In the end, Sound Transit got to keep its higher tax authority without being accountable for breaking its promise to voters (agency officials are appointed rather than elected to their positions). Win, win for Sound Transit, huge loss for taxpayers. We wish that’s the only time Sound Transit has violated the public’s trust, but it’s not. It’s really, really not.

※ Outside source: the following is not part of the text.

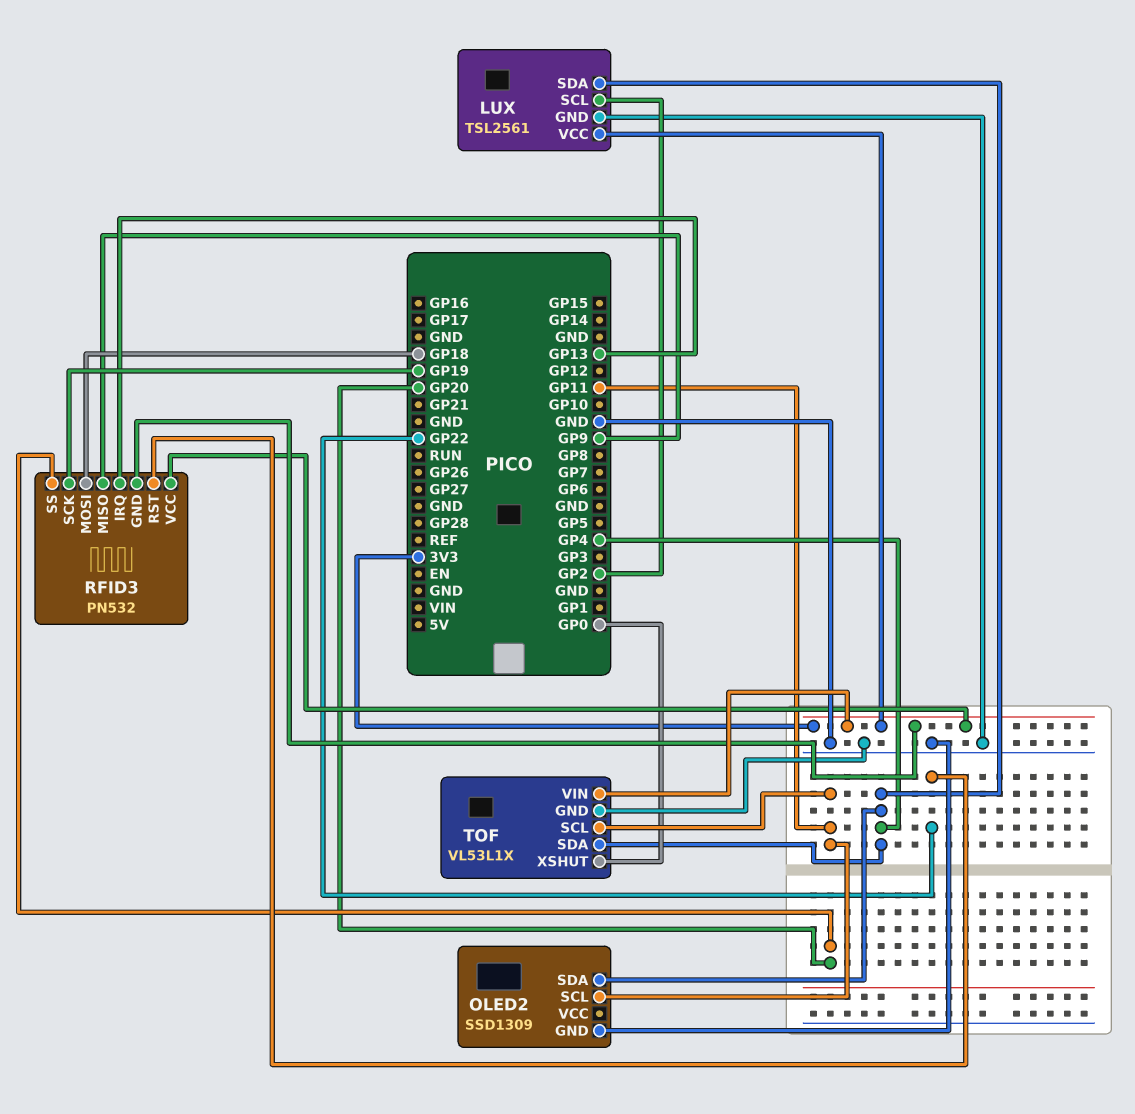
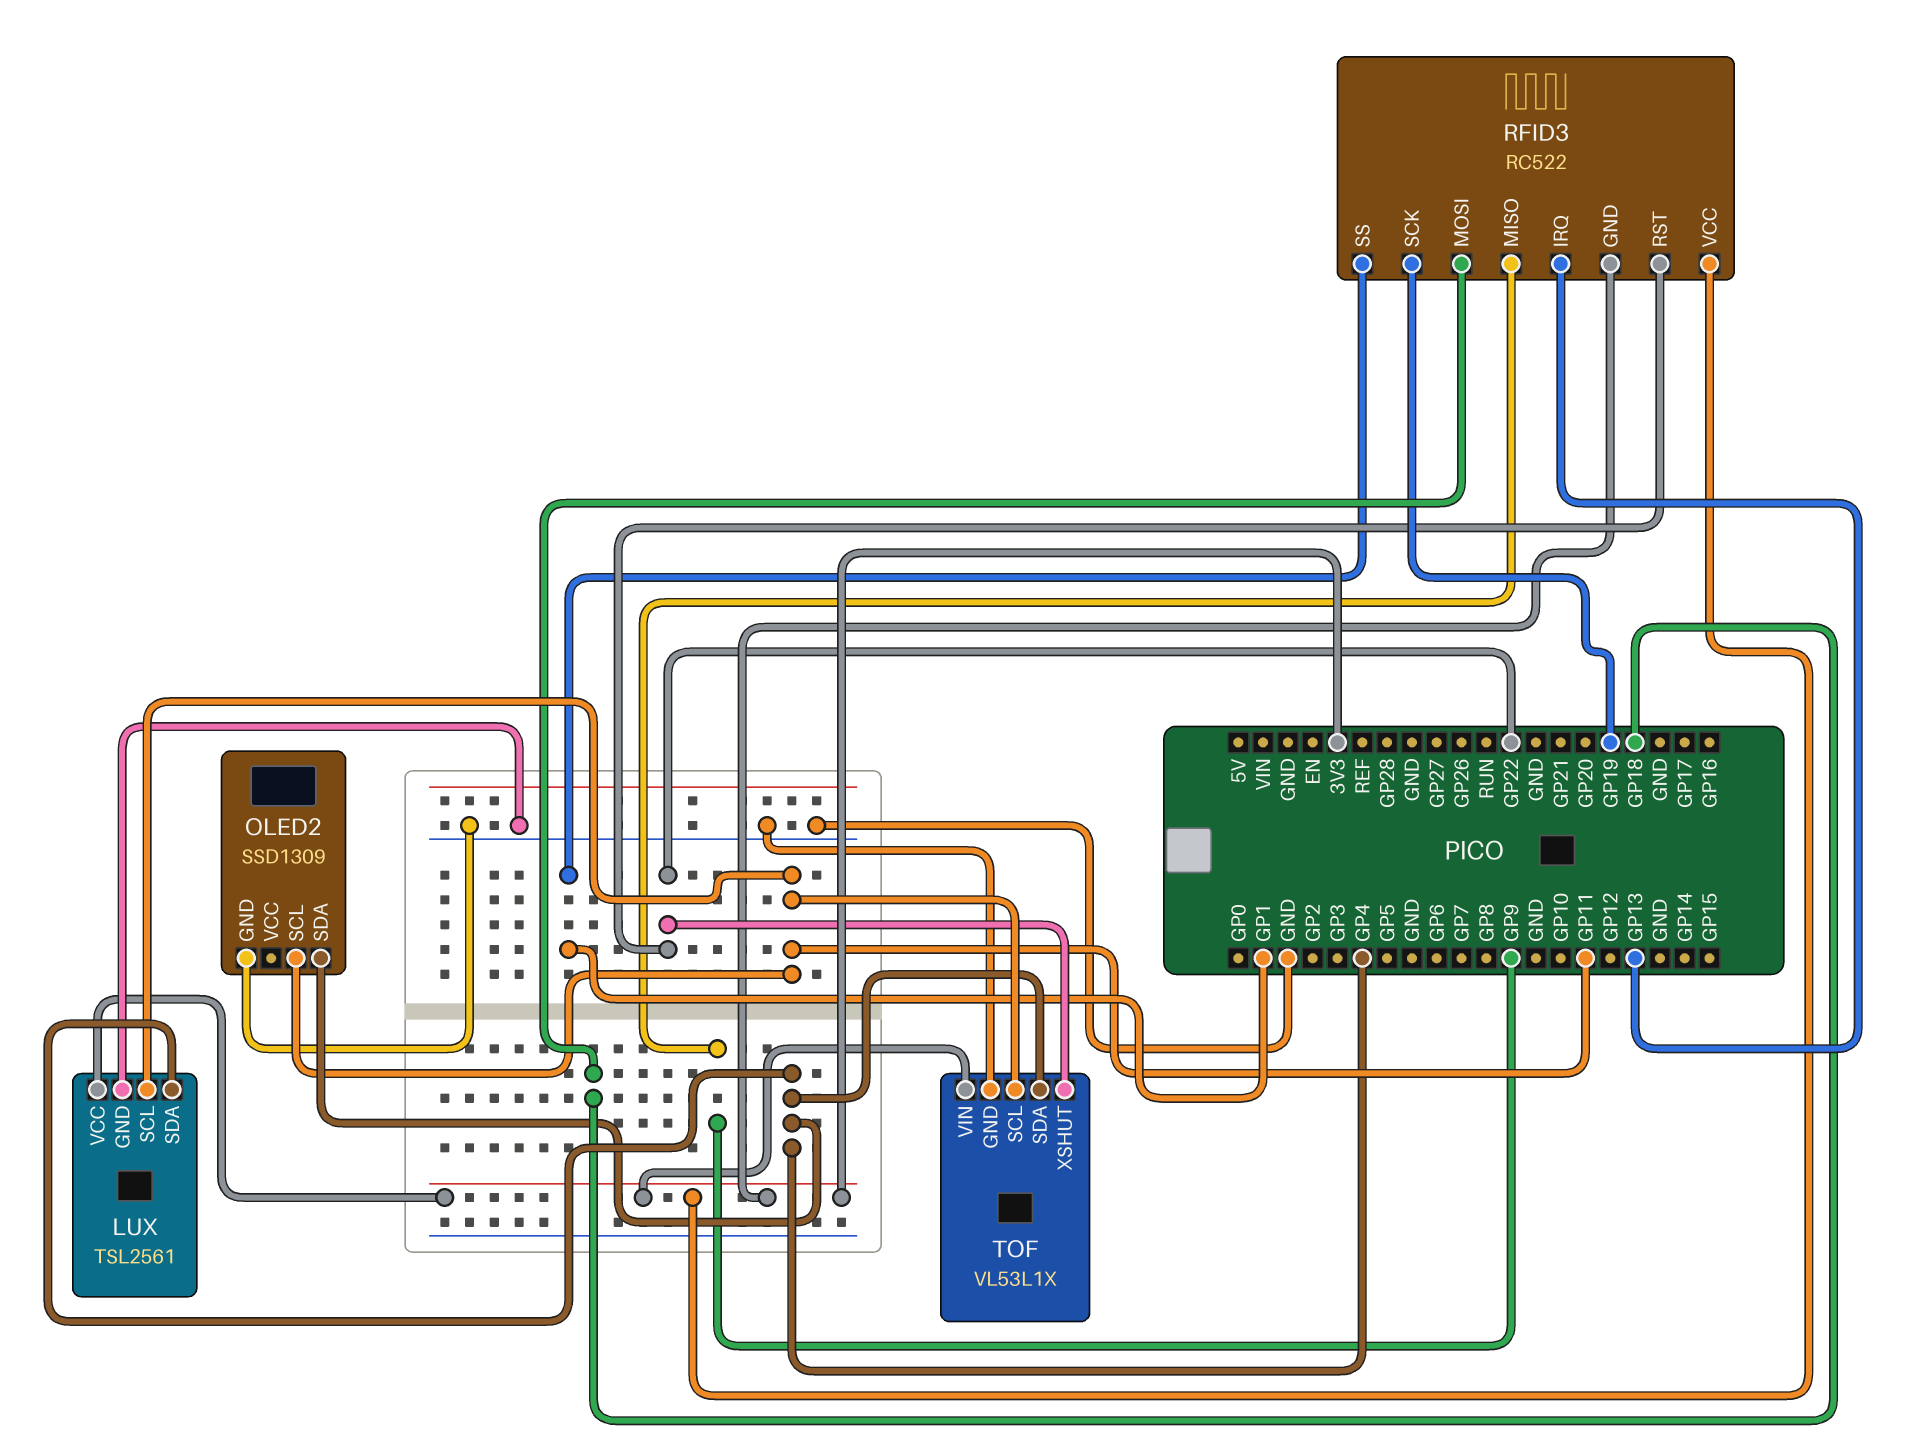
LUX pin SCL: GP2 -> GP11
RFID3: PN532 -> RC522
RFID3 pin SS: GP20 -> GP1
TOF pin XSHUT: GP0 -> GP22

Yet, Sound Transit officials and their Democrat supporters now want to ask the public for more taxes to start new construction projects before current projects are even completed—not to mention old promises kept. There’s no other explanation for the audacity other than transit officials seem to be banking on hopes that legislators in Olympia and Snohomish, King and Pierce county voters suffer from both long and short term memory loss. That, or their project to groom kids as young as five years old to favor, and someday vote for, buses and trains will reach the first wave of fruition by 2016.
But just in case those precocious kids are not quite ready to vote for taxing themselves perpetuity, Constantine has hired a new lobbying team so he can better use public money to lobby other public officials to take more money from the public.
That’s what Democrats call a win-win-win situation.